Leaders and Managers will find their roles changing, they will be the ‘senior citizens’ of the organisation and will no longer exert influence through power and hierarchies. Influence will be through their experience, knowledge, wisdom and vision for the future. These senior citizens may very well have portfolio careers (a term used often by Charles Handy) and work for more than one organisation. They will exert influence but with less cost than the full time management of old.

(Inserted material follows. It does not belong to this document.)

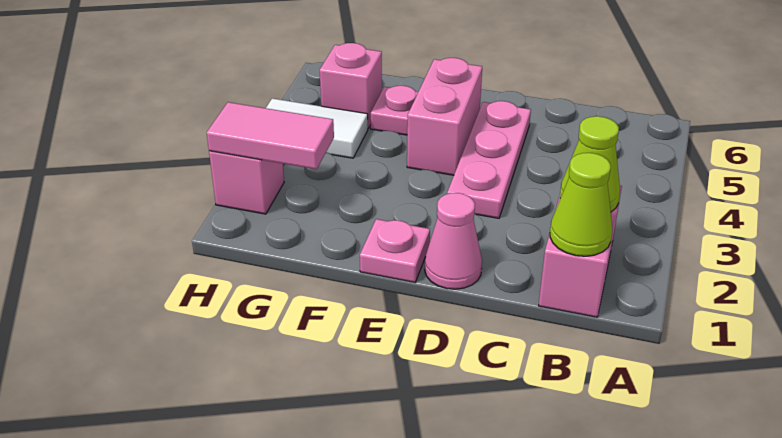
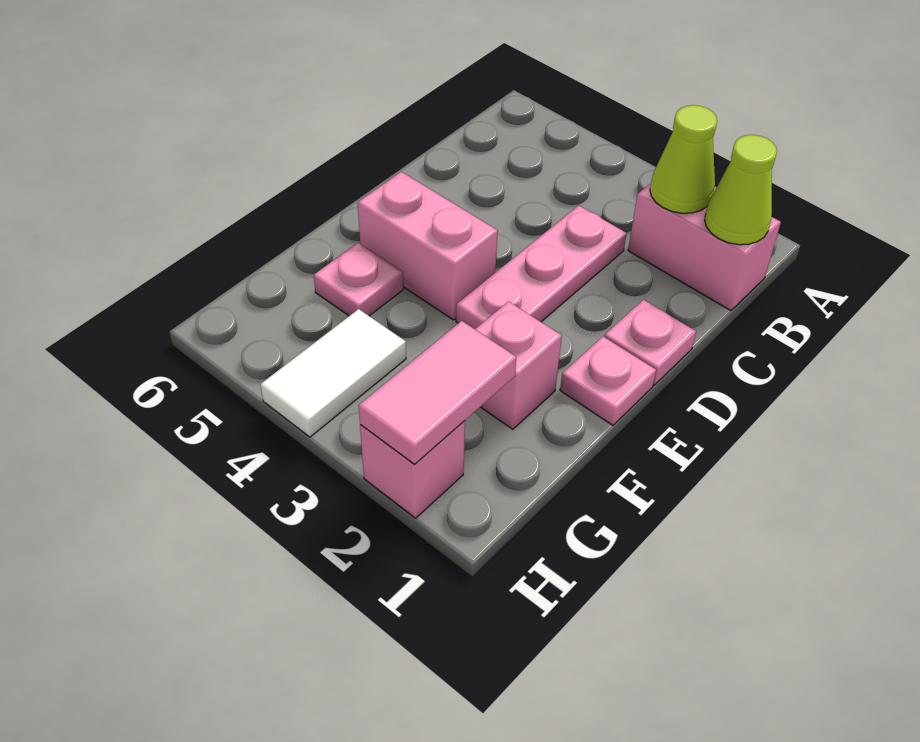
pink 1x1 cone [425,193,482,289] -> pink 1x1 plate [605,300,696,385]
pink 1x3 plate [447,101,531,218] -> pink 1x3 plate turned to [456,206,627,329]
pink 1x1 brick [320,43,382,128] -> pink 1x1 brick moved to [475,302,562,429]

Employees are the citizens, still able to contribute knowledge and experience but not to such an extent. Contracts of employment may very well be zero hour i.e. employees will not be contracted for a minimum period of employment per week. Instead, their efforts will be summoned on demand. Perhaps 30 hours one week and 40 the next (or none). This will give businesses flexibility but could also leave employees some freedom to create valuable IPR in their time off as a trade off for the new contracts.

The working environment is perhaps the thing that we are currently closest to. Efficiency dictates some sort of hot desking, perhaps hot desking with feeling so that the immediate working environment is not sanitised and can be decorated or personalised. With a distributed workforce, a certain amount of sickness absence and site visits, we no longer need the amount of office space that we did in the past. Making such environments ‘modular’ also means that we can add or subtract capacity easily.

The name of the game in the future is compromise and flexibility on the part of all parties.